Excerpt provided =
***
There are few times of the year whiskey lovers don’t get to join in the fun, but for a lot of us, Cinco de Mayo has always felt like one of the rare times not to break out the bourbon. But thanks to a couple of simple substitutions, there’s a great way to celebrate Cinco de Mayo with whiskey this year: the Guanajuato Old-Fashioned.
For decades, the margarita, the paloma, the ranch water and a dozen other delicious tequila and mezcal cocktails have held sway over this drinking holiday, but Mexican whiskey (mostly made from corn) has been a fast growing category for the last few years.
Bartender Jono Moratis of the newly opened Tiny’s Cantina in Brooklyn’s Prospect Heights neighborhood put this drink together. The recipe starts with Abasolo whisky: a corn whiskey using nixtamalized ancestral corn. On top of that go Nixta Licor de Elote, Angostura bitter and a citrus garnish. It’s the perfectly refreshing and light take on a heavy drink to replace margs for a day.
***
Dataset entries
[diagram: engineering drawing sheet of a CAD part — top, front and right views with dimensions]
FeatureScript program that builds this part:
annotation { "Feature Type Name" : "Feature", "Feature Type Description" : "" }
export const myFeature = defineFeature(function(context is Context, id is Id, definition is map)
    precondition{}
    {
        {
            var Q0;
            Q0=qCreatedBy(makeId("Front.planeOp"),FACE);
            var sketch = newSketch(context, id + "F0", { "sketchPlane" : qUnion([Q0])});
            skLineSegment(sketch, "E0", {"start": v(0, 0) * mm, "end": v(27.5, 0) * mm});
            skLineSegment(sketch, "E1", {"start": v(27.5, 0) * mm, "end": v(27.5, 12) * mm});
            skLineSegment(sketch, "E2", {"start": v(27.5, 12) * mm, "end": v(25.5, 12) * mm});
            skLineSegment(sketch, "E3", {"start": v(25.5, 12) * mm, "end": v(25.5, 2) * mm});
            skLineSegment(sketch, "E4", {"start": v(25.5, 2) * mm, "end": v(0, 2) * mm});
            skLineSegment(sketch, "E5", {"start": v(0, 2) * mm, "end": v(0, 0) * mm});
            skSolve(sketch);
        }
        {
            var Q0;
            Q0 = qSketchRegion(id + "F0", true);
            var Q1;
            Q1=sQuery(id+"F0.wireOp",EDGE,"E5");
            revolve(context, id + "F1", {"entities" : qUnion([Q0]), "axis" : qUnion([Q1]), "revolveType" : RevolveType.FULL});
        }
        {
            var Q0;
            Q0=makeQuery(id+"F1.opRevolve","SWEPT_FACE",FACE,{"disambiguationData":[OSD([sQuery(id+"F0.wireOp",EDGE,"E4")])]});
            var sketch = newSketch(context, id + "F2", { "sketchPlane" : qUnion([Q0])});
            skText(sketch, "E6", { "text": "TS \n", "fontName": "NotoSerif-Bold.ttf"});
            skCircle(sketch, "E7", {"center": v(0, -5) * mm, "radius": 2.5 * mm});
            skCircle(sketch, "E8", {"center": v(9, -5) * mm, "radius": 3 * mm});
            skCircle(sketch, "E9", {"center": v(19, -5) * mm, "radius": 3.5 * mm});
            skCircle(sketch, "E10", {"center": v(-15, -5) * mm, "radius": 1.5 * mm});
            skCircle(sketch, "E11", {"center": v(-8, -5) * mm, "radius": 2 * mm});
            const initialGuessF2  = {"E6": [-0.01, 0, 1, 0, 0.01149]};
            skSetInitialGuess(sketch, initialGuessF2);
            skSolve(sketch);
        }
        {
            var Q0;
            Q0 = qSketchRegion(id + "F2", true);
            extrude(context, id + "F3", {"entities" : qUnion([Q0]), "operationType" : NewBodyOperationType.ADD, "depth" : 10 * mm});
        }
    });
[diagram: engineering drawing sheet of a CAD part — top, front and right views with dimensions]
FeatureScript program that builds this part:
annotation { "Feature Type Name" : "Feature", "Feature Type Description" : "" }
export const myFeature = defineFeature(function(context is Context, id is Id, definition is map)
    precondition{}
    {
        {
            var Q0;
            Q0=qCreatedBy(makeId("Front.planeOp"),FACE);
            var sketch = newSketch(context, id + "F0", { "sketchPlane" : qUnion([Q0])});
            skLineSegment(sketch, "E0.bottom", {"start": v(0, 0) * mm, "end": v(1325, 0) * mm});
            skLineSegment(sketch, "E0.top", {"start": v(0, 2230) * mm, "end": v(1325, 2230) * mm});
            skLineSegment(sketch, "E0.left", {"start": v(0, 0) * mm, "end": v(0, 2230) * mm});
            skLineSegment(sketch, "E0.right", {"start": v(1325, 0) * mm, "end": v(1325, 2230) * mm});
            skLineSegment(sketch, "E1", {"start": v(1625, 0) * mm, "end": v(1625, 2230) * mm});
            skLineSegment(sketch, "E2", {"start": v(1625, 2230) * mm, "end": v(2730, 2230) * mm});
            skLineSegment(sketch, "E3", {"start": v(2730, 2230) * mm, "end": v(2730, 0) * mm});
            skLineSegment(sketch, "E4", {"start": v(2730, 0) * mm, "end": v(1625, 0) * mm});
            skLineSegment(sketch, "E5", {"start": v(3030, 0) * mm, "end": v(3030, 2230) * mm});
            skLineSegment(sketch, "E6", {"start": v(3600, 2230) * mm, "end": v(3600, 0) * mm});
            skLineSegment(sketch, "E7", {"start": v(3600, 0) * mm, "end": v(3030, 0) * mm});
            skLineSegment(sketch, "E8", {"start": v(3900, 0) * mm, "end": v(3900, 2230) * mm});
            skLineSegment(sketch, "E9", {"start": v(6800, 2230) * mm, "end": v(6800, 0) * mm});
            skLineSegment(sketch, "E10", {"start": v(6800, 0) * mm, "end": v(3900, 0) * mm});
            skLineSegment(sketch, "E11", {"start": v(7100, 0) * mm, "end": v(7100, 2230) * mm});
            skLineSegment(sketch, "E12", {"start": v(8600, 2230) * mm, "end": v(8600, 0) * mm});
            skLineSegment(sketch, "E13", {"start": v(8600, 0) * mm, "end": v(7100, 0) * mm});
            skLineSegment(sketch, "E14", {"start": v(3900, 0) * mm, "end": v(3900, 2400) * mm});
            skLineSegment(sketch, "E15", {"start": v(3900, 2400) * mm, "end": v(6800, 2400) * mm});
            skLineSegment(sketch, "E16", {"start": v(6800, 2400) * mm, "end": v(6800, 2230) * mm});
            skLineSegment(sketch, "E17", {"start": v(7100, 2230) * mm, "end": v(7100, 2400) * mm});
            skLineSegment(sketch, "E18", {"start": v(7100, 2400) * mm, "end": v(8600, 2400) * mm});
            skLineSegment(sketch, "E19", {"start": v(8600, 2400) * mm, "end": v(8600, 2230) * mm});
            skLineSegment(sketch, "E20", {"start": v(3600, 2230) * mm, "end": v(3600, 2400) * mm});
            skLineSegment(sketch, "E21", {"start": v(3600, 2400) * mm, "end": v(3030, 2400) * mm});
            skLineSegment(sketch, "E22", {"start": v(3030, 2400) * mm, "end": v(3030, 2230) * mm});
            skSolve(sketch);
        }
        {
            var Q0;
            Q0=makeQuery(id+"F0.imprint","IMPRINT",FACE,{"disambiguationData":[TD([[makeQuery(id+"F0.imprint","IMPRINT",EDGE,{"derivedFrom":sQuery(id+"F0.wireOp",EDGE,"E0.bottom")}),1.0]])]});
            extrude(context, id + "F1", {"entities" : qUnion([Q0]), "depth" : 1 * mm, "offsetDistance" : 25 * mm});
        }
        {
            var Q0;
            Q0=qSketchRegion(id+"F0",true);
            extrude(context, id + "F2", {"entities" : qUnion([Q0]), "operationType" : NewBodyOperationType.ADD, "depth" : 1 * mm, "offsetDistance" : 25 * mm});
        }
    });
***
Task goal = Can you transcribe the part of the Cinco de Mayo whiskey article above that begins at the words "There are few" and stops after "last few years."?

Solution to this problem =
There are few times of the year whiskey lovers don’t get to join in the fun, but for a lot of us, Cinco de Mayo has always felt like one of the rare times not to break out the bourbon. But thanks to a couple of simple substitutions, there’s a great way to celebrate Cinco de Mayo with whiskey this year: the Guanajuato Old-Fashioned.
For decades, the margarita, the paloma, the ranch water and a dozen other delicious tequila and mezcal cocktails have held sway over this drinking holiday, but Mexican whiskey (mostly made from corn) has been a fast growing category for the last few years.